Smart House

You

're on your way to work when suddenly you realize that once again you forgot to turn off the coffee pot. Turn around and head home and show up late at the office for the third time this month? Why not just use your mobile phone to tell the appliance to shut itself down? Later, when your boss isn't looking, you can use your office PC to monitor your child and the babysitter at home and even video-conference with your ailing out-of-town grandmother.

Driving home, your two-way wristwatch pager flashes a message from the refrigerator telling you that you're out of milk. You ignore it. The trash can has been keeping track of what you have been throwing out and has already placed an online order for delivery of refills. As you pull into the driveway your car alerts an electronic network in your home, activates lights and thermostats, and turns on the radio.

You decide not to go out tonight because so many indoor activities beckon. An intelligent navigator hooked up to your TV automatically downloaded your favorite show, and your computer is reminding you of an invitation to party in one of the hottest virtual clubs, where bouncers are replaced by extra password protection to keep out the untrendy.

Welcome to the networked home. Bill Gates spent millions to automate his. The rest of us won't. Over the next few years a panoply of new technologies promises consumers cheap and easy networks linking their PCs and any electronic device in the house. With that will come myriad services designed to turn today's couch potatoes into tomorrow's house potatoes.

#### Using the information:
- A) Rewrite the passage on the networked home between "You decide not" and "out the untrendy.", inclusive, putting "doormen" in place of "bouncers".
- B) Extend the passage on the networked home from its final sentence onward.
The data after this passage are not required.

#### Source material:
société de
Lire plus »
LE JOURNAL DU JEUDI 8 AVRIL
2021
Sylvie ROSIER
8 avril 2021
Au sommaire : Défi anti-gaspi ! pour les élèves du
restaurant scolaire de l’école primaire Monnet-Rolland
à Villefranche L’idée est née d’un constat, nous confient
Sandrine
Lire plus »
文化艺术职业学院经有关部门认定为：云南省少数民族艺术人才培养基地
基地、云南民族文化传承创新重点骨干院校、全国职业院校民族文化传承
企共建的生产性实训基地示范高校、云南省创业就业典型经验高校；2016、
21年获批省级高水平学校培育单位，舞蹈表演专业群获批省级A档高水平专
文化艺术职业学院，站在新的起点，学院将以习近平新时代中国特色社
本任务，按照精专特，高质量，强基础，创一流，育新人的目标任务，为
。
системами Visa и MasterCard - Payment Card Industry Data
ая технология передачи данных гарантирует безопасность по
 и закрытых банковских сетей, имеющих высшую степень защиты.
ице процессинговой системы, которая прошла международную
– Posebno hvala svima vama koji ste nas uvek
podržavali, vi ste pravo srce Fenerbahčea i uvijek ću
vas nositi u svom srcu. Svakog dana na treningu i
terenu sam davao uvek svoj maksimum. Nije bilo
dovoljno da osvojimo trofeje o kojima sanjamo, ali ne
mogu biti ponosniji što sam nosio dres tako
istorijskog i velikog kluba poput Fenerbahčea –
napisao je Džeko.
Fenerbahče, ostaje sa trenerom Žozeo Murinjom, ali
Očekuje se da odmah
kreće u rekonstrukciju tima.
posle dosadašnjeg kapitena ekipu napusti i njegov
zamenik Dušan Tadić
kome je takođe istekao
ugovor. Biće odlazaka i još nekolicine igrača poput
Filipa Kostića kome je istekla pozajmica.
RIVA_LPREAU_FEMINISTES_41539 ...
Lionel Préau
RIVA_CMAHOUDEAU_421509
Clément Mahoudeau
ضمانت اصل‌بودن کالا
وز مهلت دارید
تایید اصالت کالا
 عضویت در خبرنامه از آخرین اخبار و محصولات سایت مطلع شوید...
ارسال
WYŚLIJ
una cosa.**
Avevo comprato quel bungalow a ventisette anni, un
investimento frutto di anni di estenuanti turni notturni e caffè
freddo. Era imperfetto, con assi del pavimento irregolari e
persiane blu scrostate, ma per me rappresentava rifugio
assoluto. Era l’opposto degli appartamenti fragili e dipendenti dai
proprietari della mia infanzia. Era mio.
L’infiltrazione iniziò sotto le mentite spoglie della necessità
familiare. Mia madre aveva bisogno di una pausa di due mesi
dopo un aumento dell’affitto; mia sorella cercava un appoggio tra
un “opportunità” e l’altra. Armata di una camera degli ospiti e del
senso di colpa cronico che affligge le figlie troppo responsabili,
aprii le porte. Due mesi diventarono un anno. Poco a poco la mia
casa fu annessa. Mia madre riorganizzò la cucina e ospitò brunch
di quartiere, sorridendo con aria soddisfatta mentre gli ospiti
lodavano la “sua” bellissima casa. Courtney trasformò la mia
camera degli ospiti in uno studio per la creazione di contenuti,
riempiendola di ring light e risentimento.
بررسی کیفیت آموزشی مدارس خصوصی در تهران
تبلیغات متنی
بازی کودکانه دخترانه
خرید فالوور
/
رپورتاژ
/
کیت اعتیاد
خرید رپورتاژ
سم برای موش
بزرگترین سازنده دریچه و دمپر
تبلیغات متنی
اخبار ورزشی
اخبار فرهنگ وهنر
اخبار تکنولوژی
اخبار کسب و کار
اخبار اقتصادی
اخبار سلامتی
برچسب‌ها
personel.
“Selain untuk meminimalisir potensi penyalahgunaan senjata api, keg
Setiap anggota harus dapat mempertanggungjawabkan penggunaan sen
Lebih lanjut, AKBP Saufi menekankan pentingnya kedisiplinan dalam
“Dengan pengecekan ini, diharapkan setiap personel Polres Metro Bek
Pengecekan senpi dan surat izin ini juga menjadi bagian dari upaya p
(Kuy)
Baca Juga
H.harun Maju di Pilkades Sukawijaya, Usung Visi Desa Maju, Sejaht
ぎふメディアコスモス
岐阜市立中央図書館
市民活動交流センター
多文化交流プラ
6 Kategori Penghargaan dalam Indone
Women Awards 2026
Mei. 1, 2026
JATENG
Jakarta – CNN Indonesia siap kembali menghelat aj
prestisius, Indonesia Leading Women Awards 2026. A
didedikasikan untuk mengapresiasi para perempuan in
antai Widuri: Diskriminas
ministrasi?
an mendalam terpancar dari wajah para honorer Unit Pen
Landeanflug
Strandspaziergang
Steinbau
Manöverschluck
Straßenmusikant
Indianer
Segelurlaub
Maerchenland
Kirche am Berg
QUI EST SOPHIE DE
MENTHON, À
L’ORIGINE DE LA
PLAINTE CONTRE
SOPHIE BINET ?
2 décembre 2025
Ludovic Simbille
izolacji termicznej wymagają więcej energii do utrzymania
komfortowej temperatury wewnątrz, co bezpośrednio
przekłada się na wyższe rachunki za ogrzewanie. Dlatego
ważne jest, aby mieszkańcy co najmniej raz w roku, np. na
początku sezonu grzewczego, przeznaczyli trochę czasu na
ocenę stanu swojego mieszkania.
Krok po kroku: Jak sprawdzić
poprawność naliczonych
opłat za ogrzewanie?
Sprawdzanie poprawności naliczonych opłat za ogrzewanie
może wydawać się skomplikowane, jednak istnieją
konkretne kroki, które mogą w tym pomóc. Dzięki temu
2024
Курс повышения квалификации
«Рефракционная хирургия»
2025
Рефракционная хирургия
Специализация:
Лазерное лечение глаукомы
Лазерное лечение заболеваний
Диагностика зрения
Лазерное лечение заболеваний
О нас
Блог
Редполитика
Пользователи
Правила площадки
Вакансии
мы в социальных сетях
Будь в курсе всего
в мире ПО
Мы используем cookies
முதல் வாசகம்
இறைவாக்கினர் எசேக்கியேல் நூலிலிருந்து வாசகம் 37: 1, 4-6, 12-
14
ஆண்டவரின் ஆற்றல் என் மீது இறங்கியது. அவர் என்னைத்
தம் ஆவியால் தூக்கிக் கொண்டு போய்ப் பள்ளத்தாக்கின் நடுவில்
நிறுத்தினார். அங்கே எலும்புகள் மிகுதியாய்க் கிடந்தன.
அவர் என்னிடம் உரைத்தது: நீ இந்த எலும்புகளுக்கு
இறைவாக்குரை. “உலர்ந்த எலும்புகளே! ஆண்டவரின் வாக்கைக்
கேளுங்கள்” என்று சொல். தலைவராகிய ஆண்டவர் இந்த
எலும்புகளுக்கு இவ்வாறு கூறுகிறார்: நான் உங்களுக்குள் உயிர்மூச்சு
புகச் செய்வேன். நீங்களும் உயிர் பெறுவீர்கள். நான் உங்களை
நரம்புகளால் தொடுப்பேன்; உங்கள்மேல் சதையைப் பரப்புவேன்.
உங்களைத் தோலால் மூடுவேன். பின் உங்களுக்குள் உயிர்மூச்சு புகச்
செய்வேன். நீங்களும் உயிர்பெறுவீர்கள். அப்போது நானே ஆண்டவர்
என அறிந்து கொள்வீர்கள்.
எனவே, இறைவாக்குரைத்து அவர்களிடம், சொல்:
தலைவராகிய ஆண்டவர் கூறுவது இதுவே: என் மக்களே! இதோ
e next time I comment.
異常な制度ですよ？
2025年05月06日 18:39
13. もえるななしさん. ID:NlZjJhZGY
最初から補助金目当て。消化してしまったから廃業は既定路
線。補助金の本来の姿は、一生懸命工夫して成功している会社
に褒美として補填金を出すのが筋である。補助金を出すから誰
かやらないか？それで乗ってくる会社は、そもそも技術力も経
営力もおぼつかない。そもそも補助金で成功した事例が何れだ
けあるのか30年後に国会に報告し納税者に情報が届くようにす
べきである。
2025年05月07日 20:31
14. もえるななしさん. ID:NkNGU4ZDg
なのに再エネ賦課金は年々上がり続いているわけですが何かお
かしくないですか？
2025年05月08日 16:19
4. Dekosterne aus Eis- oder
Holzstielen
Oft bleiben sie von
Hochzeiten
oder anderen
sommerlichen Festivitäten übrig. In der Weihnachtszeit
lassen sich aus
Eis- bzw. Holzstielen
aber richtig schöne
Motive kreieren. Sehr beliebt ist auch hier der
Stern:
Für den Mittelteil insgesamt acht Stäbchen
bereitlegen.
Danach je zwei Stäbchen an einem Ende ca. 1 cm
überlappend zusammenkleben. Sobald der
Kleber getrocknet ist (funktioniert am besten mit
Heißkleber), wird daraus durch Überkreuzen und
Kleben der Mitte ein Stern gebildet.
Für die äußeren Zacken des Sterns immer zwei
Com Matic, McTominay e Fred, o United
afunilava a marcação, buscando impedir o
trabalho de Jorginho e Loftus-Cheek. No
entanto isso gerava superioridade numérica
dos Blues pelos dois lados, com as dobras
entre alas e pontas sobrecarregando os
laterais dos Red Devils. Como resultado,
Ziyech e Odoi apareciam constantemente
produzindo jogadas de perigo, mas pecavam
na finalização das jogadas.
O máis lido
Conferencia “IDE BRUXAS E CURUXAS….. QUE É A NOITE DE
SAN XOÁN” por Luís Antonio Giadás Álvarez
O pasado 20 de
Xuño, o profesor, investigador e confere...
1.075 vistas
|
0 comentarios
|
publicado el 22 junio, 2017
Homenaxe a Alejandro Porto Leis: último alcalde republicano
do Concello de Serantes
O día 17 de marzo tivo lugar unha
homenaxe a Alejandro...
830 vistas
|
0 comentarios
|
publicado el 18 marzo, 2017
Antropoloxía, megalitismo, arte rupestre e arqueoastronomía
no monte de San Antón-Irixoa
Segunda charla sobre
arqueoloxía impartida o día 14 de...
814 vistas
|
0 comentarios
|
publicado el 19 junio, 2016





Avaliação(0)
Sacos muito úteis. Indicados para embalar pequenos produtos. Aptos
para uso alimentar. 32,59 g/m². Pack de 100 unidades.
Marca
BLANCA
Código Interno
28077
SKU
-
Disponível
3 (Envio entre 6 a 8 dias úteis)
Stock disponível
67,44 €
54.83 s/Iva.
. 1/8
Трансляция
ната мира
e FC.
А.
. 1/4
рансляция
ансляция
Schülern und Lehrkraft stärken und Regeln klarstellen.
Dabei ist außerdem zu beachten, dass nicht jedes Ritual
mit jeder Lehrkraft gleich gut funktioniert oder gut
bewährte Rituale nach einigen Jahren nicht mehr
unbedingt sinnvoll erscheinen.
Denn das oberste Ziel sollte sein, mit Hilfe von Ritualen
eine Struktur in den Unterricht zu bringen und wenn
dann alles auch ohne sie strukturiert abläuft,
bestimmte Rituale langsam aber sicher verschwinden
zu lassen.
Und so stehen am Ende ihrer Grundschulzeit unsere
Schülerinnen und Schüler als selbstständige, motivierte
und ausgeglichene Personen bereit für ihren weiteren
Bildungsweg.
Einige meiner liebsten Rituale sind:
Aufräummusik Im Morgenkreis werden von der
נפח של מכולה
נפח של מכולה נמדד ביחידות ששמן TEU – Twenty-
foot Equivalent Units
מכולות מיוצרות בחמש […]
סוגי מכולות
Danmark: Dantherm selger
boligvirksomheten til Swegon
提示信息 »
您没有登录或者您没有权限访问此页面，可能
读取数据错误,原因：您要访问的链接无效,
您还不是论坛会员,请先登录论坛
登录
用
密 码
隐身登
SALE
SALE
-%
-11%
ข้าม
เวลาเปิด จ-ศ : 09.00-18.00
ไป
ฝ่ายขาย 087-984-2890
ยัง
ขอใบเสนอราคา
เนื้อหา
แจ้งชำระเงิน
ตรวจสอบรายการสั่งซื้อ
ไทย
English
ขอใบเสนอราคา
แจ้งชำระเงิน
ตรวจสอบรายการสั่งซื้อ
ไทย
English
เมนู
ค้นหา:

#### Task-by-task outputs:
- A)
You decide not to go out tonight because so many indoor activities beckon. An intelligent navigator hooked up to your TV automatically downloaded your favorite show, and your computer is reminding you of an invitation to party in one of the hottest virtual clubs, where doormen are replaced by extra password protection to keep out the untrendy.

- B)
Gates spent a bundle for digital artwork, but soon networked pictures will be commonplace. The charger for your mobile phone may come equipped with a picture frame that will house an ever-changing display of online photos e-mailed by family and friends. The webphone in your kitchen or the screen of your interactive television could be used for the same purpose.

That's not all. Wireless technology installed in homes will enable portable devices--like pocket-sized electronic checkbooks, book-sized reading tablets and digital kitchen assistants--to interact. Egg-like devices may act as monitoring systems so we can see what is going on at home when we are not there. Dishwashers will e-mail their owners when their filters are clogged and repairmen will diagnose washing machine troubles online. A homeowner may even be able to e-mail appliances with an order to work together to ensure that the electricity bill stays below a certain sum per month.

The genie which will help make this possible is, well, Jini. But though it's pronounced the same way as the mythical spirit in a lamp, this one is software developed by Sun Microsystems. It is designed to enable any type of electronic device to interact and connect to the Internet. New local area networking technologies are also emerging, such as wireless and powerline connections, which allow consumers to link appliances without installing new wires.

The new home networking technologies will arrive just in time to link up with long-awaited high speed Internet connections. As more consumers move to faster, flat rate services such as those delivered via cable modem (see story, page TD18), they will leave the Internet on all the time, spawning a whole new category of services such as remote maintenance of home appliances and controlled energy consumption. And Internet access will increasingly come through the new breed of Net appliances (see story, page TD12).

By 2002, tech consultancy Gartner Group predicts, most people will no longer access the Web via PCs. Sun is now working with America Online and an as-yet-unnamed manufacturer to develop an "AOL anywhere" Internet appliance--a decision taken after an AOL poll revealed that 40% of subscribers bought expensive PCs only to e-mail and surf the Web.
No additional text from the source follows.